Bias, Variance and Under fitting, Over fitting

內容

So, In this article we will see what is bias and variance and then we will use these concepts to learn what is Underfitting and Overfitting.

What is Bias? Let’s see the what wikipedia says.

( Bias is a disproportionate weight in favor of or against an idea or thing )

or in machine learning, we can say bias is a disproportionate weight in favor of or against a feature. THE SAME THING WE HEAR EVERYWHERE.

What is variance?

( Variance measures how far a set of numbers is spread out from their average value ). AGAIN, THE SAME THING WE HEAR EVERYWHERE.

In easy words, the bias corresponds to training set error and variance corresponds to the test set error.

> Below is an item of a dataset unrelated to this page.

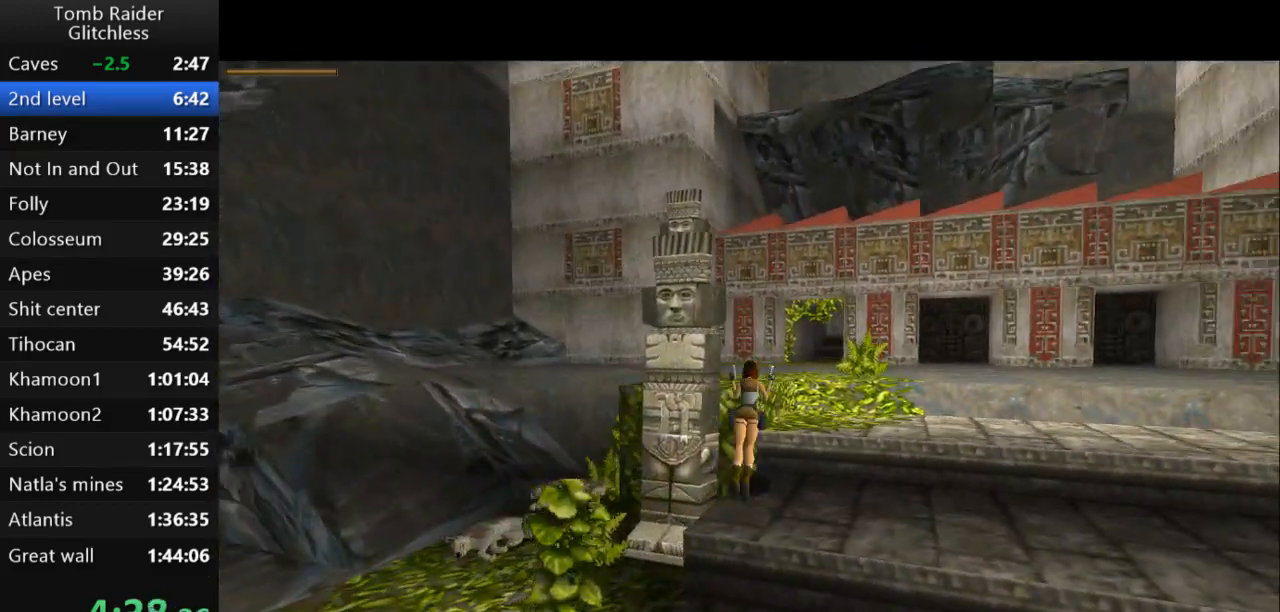
{"keys": ["jump", "up"], "events": [[233, "right", "up"]]}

Let’s see what is Overfitting and Underfitting.

What is Overfitted Model?

A model which performs really well on the training set or has high accuracy on training set but it does not perform well on the test set. So, as I told you bias is the training set error and variance is the test set error. Suppose, if we plot a point with new coordinates. Overfitted model might not perform better.

In case of Overfitting, our training set error is less, so it will have low bias and our test set error is high, so it will have high variance.

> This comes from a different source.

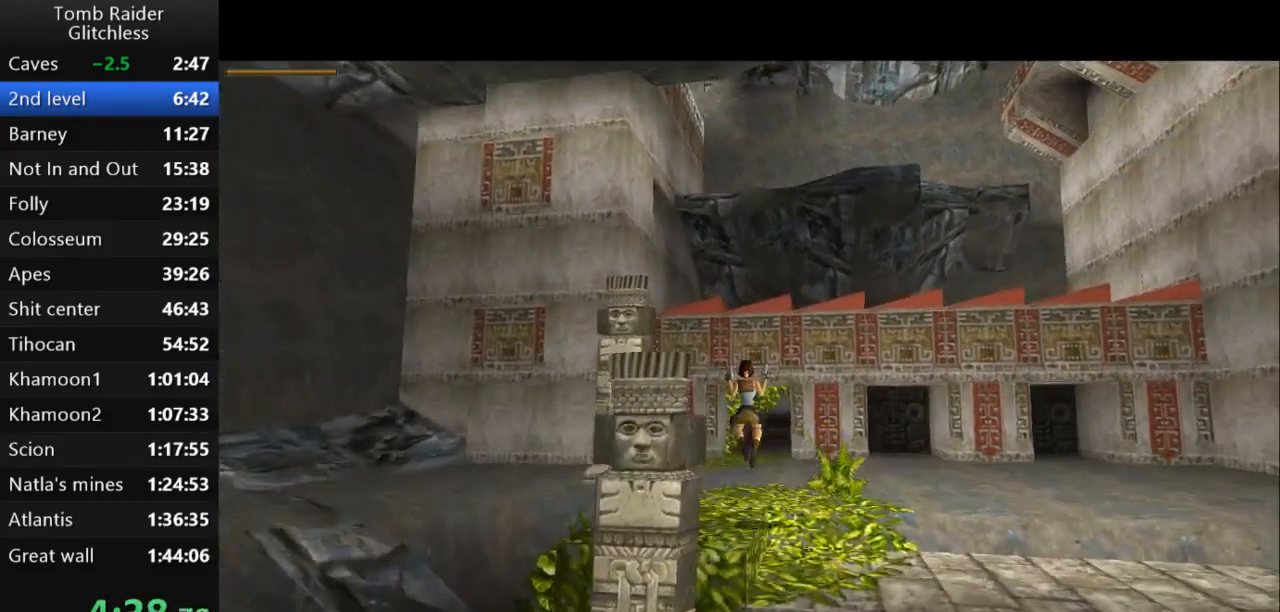
{"keys": ["jump", "up"], "events": []}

Overfitted Model — Low Bias and High Variance

A decision is very prone to Overfitting. If we have a tree which is particularly deep. One way to solve this problem is pruning. But we will not discuss it here, we will only stick to the given topic :)

What is Underfitted Model?

A model which does not perform well on both training and test set. So, it’s training error as well as test error is high, So it will have high bias and high variance.

In case of Underfitting, our training set error is high, so it will have high bias and our test set error is also high, so it will have high variance.

So, now we know what is Underfitted model and Overfitted model. We will now see what is Balanced model.

What is a Balanced Model?

A Balanced model is a model which performs well both on training and test set. This may not have as high accuracy as an overfitted model on a training set but a balanced model will perform well on test set as well.

A Balanced model will have low bias and low variance.

Let’s take 3 examples to understand Overfitting, Underfitting and Balanced Model.

  1. A model with training error : 2% and test error : 20%
  • Less Training Error — Low Bias
  • High Test Error — High Variance
  • This is an Overfitted Model.

2. A model with training error : 30% and test error : 30%

  • High Training Error — High Bias
  • High Test Error — High Variance
  • This is an Underfitted model.

3. A model with training error : 4% and test error : 3%

  • Less Training Error — Low Bias
  • Less Test Error — Low Variance
  • This is a Balanced model.

Thank you so much for reading this. I hope you liked this article :)

總結
This article explains the concepts of bias and variance in machine learning, and how they relate to underfitting and overfitting. Bias refers to the error due to overly simplistic assumptions in the learning algorithm, while variance measures how much the model's predictions vary for different training sets. An overfitted model performs well on the training set but poorly on the test set, characterized by low bias and high variance. Conversely, an underfitted model struggles on both training and test sets, exhibiting high bias and high variance. The article also introduces the concept of a balanced model, which performs well on both training and test sets, featuring low bias and low variance. Three examples illustrate these concepts: an overfitted model with a training error of 2% and a test error of 20%, an underfitted model with both training and test errors at 30%, and a balanced model with training and test errors of 4% and 3%, respectively. The article concludes by emphasizing the importance of achieving a balanced model for optimal performance in machine learning tasks.